↓↓↓

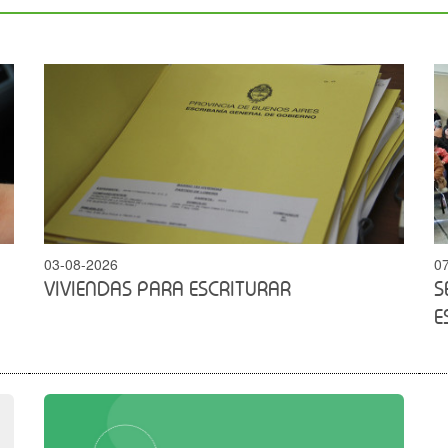
03-08-2026
0
VIVIENDAS PARA ESCRITURAR
S
E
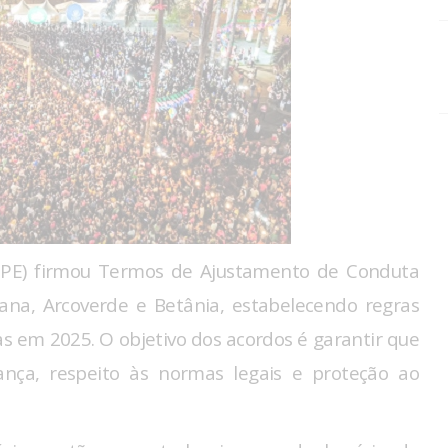
PPE) firmou Termos de Ajustamento de Conduta
iana, Arcoverde e Betânia, estabelecendo regras
s em 2025. O objetivo dos acordos é garantir que
ança, respeito às normas legais e proteção ao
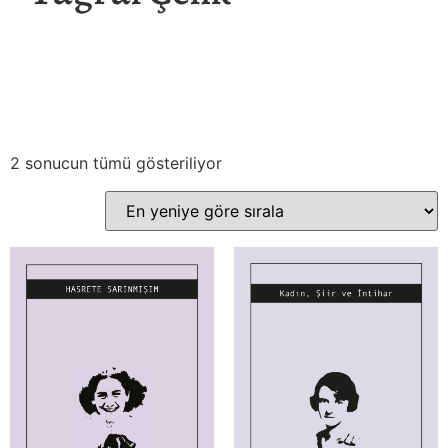
2 sonucun tümü gösteriliyor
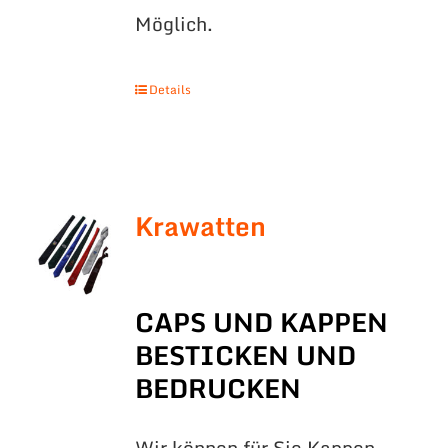
Möglich.
Details
Krawatten
CAPS UND KAPPEN
BESTICKEN UND
BEDRUCKEN
Wir können für Sie Kappen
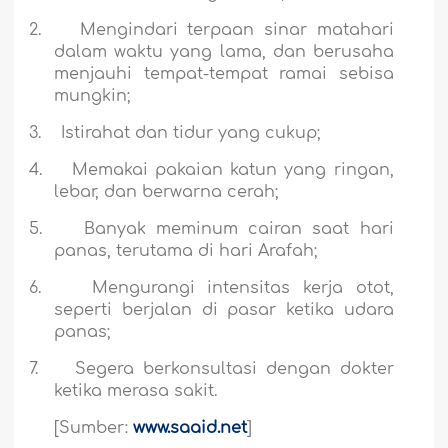
2.
Mengindari terpaan sinar matahari
dalam waktu yang lama, dan berusaha
menjauhi tempat-tempat ramai sebisa
mungkin;
3.
Istirahat dan tidur yang cukup;
4.
Memakai pakaian katun yang ringan,
lebar, dan berwarna cerah;
5.
Banyak meminum cairan saat hari
panas, terutama di hari Arafah;
6.
Mengurangi intensitas kerja otot,
seperti berjalan di pasar ketika udara
panas;
7.
Segera berkonsultasi dengan dokter
ketika merasa sakit.
[Sumber:
www.saaid.net
]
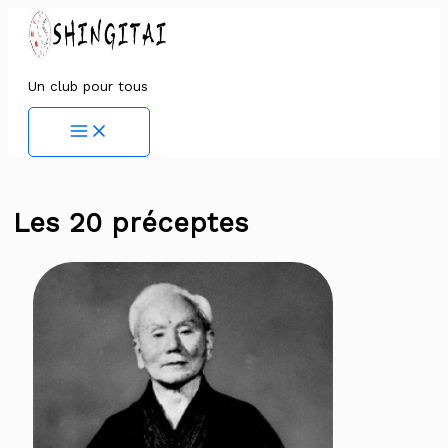
Aller
au
contenu
Un club pour tous
Main
Menu
Les 20 préceptes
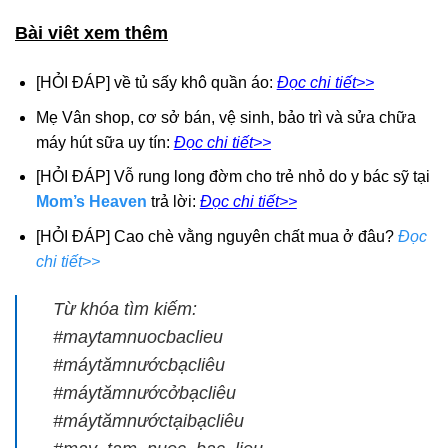
Bài viêt xem thêm
[HỎI ĐÁP] về tủ sấy khô quần áo:
Đọc chi tiết>>
Mẹ Vân shop, cơ sở bán, vệ sinh, bảo trì và sửa chữa
máy hút sữa uy tín:
Đọc chi tiết>>
[HỎI ĐÁP] Vỗ rung long đờm cho trẻ nhỏ do y bác sỹ tại
Mom’s Heaven
trả lời:
Đọc chi tiết>>
[HỎI ĐÁP] Cao chè vằng nguyên chất mua ở đâu?
Đọc
chi tiết>>
Từ khóa tìm kiếm:
#maytamnuocbaclieu
#máytămnướcbạcliêu
#máytămnướcởbạcliêu
#máytămnướctạibạcliêu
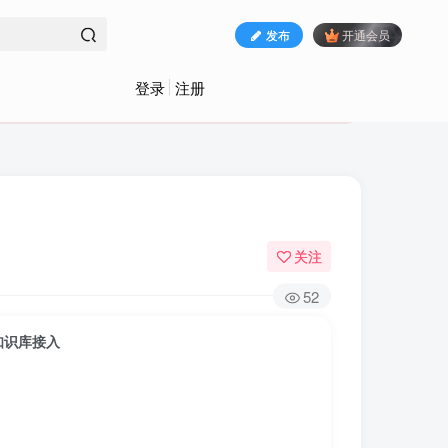
发布
开通会员
登录
注册
关注
52
知识库接入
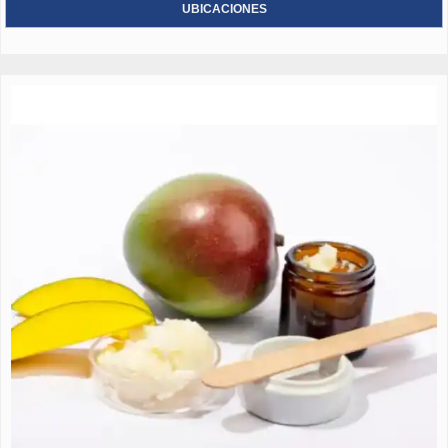
UBICACIONES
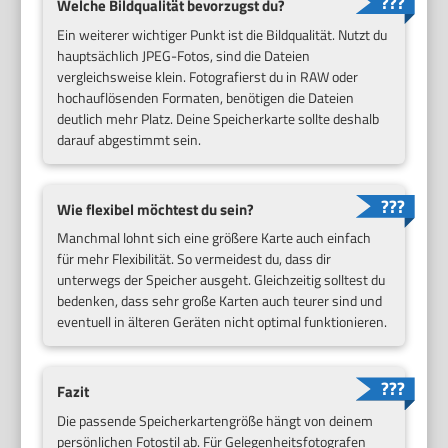
Welche Bildqualität bevorzugst du?
Ein weiterer wichtiger Punkt ist die Bildqualität. Nutzt du
hauptsächlich JPEG-Fotos, sind die Dateien
vergleichsweise klein. Fotografierst du in RAW oder
hochauflösenden Formaten, benötigen die Dateien
deutlich mehr Platz. Deine Speicherkarte sollte deshalb
darauf abgestimmt sein.
Wie flexibel möchtest du sein?
Manchmal lohnt sich eine größere Karte auch einfach
für mehr Flexibilität. So vermeidest du, dass dir
unterwegs der Speicher ausgeht. Gleichzeitig solltest du
bedenken, dass sehr große Karten auch teurer sind und
eventuell in älteren Geräten nicht optimal funktionieren.
Fazit
Die passende Speicherkartengröße hängt von deinem
persönlichen Fotostil ab. Für Gelegenheitsfotografen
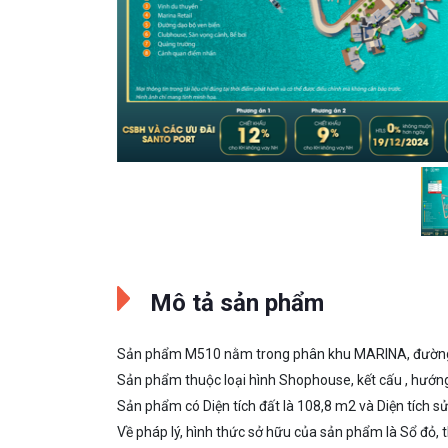
Mô tả sản phẩm
Sản phẩm M510 nằm trong phân khu MARINA, đường/
Sản phẩm thuộc loại hình Shophouse, kết cấu , hướ
Sản phẩm có Diện tích đất là 108,8 m2 và Diện tích 
Về pháp lý, hình thức sở hữu của sản phẩm là Sổ đỏ, t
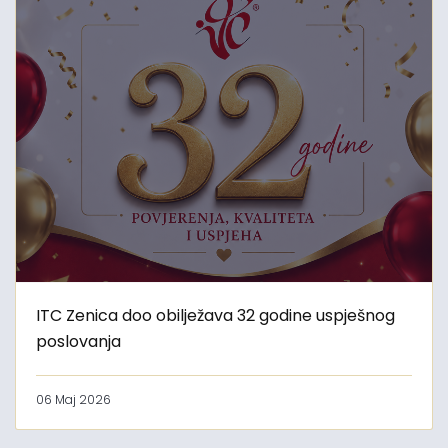
ITC Zenica doo obilježava 32 godine uspješnog
poslovanja
06 Maj 2026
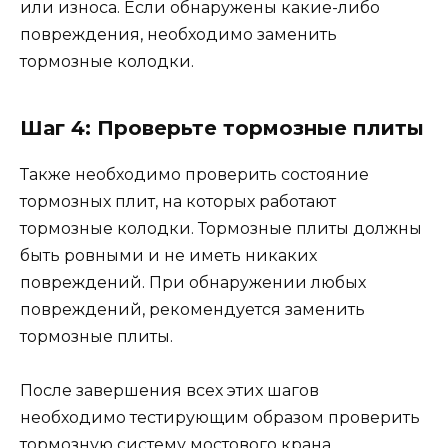
или износа. Если обнаружены какие-либо
повреждения, необходимо заменить
тормозные колодки.
Шаг 4: Проверьте тормозные плиты
Также необходимо проверить состояние
тормозных плит, на которых работают
тормозные колодки. Тормозные плиты должны
быть ровными и не иметь никаких
повреждений. При обнаружении любых
повреждений, рекомендуется заменить
тормозные плиты.
После завершения всех этих шагов
необходимо тестирующим образом проверить
тормозную систему мостового крана.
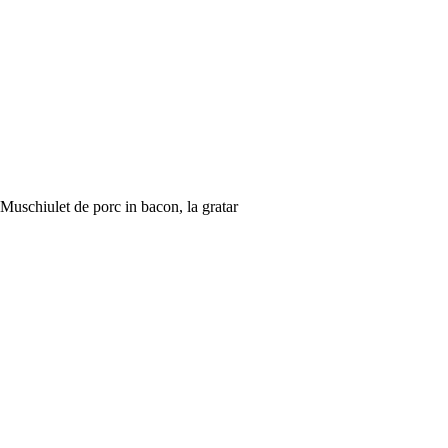
Muschiulet de porc in bacon, la gratar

↑↑↑

## Exercise objective
Please make an exact copy of the lines above from the line with "Mengindari terpaan sinar matahari" through the line with "Banyak meminum cairan saat hari", both ends included.

## Solution for this exercise
Mengindari terpaan sinar matahari
dalam waktu yang lama, dan berusaha
menjauhi tempat-tempat ramai sebisa
mungkin;
3.
Istirahat dan tidur yang cukup;
4.
Memakai pakaian katun yang ringan,
lebar, dan berwarna cerah;
5.
Banyak meminum cairan saat hari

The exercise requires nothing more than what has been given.